46. We actually hit “peak oil” back in the 1970s, but the oil companies and auto manufacturers conspired together to continue making money. Our vehicles now are actually all fusion-powered, and what you buy at the pump is just water with some smelly additives.
47. San Diego Comic Con is only the cover for an annual Illuminati meeting, where the world’s real money is divided up. The Illuminati are disguised as the booth babes.
48. LOL Cats pictures aren’t doctored. Those are actual cats asking if they can haz cheezburgers.
49. All babies born are being chipped by the government in secret for population control. When they turn 30, they’ll be summoned to Carousel.
50. The most effective torture method used by the military isn’t water boarding, it’s Bedazzling.
51. There are only 50 items on this list.
Do you have any you’d like to add? Leave them in the comments.

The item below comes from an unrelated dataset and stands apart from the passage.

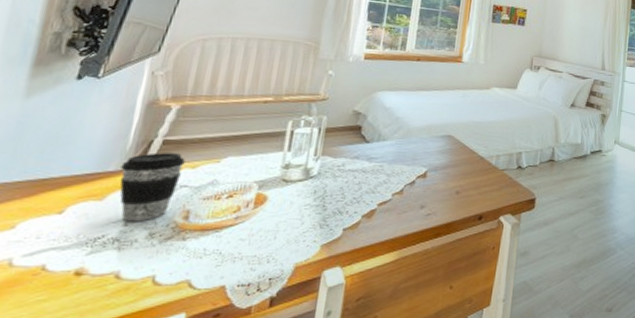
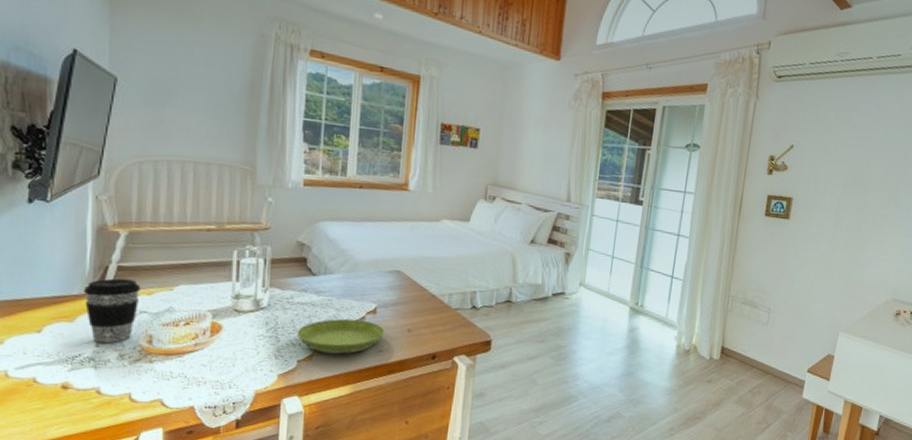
saucer: none [345,183,434,220] -> present [297,318,385,354]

Special thanks to the following for their contributions: @hipsterplease, @lmorganjr, @corrinalawson, @jonathanliu, @antonolsen, @jrbooth, @nerdfoo, @dgiancaspro, @cebsilver, KingKen, @tombatron & Pushcart.
Bonus conspiracy tip: In order to counteract the embedded transmitters in the aluminum foil - pour water that has been heated in a microwave over the foil. The radioactive water molecules will disable the device and render your thoughts unreadable and uncontrollable. Remember you can only stop the Conspiracy with uncontrolled thoughts.